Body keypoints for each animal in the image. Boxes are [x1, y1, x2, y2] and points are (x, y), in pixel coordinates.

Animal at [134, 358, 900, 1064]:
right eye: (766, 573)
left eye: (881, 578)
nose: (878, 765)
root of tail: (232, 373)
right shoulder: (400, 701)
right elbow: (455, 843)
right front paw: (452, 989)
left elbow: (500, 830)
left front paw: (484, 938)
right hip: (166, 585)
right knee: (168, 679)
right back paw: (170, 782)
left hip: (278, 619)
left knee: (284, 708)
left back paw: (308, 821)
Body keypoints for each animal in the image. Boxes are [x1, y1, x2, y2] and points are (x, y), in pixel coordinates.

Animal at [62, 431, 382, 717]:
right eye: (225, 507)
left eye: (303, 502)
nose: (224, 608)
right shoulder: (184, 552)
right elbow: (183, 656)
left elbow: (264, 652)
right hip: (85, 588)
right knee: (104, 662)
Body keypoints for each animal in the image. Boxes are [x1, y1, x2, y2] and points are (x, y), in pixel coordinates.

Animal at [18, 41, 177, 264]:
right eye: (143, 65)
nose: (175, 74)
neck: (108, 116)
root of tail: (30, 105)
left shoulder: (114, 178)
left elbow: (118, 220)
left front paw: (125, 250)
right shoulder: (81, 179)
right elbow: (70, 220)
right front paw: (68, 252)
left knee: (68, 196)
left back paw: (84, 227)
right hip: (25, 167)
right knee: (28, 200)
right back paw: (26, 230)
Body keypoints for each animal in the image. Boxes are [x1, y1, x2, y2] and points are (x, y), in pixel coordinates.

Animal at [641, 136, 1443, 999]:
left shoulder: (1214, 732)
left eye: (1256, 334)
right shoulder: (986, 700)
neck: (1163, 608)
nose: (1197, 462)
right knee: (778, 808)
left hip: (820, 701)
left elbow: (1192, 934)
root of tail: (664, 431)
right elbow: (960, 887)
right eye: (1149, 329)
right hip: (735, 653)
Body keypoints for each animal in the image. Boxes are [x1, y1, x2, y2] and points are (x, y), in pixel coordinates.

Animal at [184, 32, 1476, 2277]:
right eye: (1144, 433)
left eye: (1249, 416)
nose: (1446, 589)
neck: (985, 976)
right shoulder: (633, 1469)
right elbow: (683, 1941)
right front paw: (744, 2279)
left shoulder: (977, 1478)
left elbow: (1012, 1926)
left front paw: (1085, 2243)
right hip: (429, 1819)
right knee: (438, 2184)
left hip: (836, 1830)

━━━━━━━━━━━━━━━━━━━━━━━━━━━━━━

● **What is being asked**:
Output an exact copy of the lines from the one holding "left elbow: (118, 220)" to the last line of the data, inclusive, and nothing beyond that range.

● **Written answer**:
left elbow: (118, 220)
left front paw: (125, 250)
right shoulder: (81, 179)
right elbow: (70, 220)
right front paw: (68, 252)
left knee: (68, 196)
left back paw: (84, 227)
right hip: (25, 167)
right knee: (28, 200)
right back paw: (26, 230)
Body keypoints for each animal in the image. Boxes are [x1, y1, x2, y2] and points are (x, y), in pixel coordinates.

Animal at [641, 136, 1443, 999]:
left shoulder: (1214, 732)
left eye: (1256, 334)
right shoulder: (986, 700)
neck: (1163, 608)
nose: (1197, 462)
right knee: (778, 808)
left hip: (820, 701)
left elbow: (1192, 934)
root of tail: (664, 431)
right elbow: (960, 887)
right eye: (1149, 329)
right hip: (735, 653)
Body keypoints for each animal in the image. Boxes are [x1, y1, x2, y2] and points are (x, y), in pixel coordinates.

Animal at [184, 32, 1476, 2277]:
right eye: (1144, 433)
left eye: (1249, 416)
nose: (1446, 589)
neck: (985, 976)
right shoulder: (633, 1469)
right elbow: (683, 1941)
right front paw: (744, 2279)
left shoulder: (977, 1478)
left elbow: (1012, 1926)
left front paw: (1085, 2243)
right hip: (429, 1819)
right knee: (438, 2184)
left hip: (836, 1830)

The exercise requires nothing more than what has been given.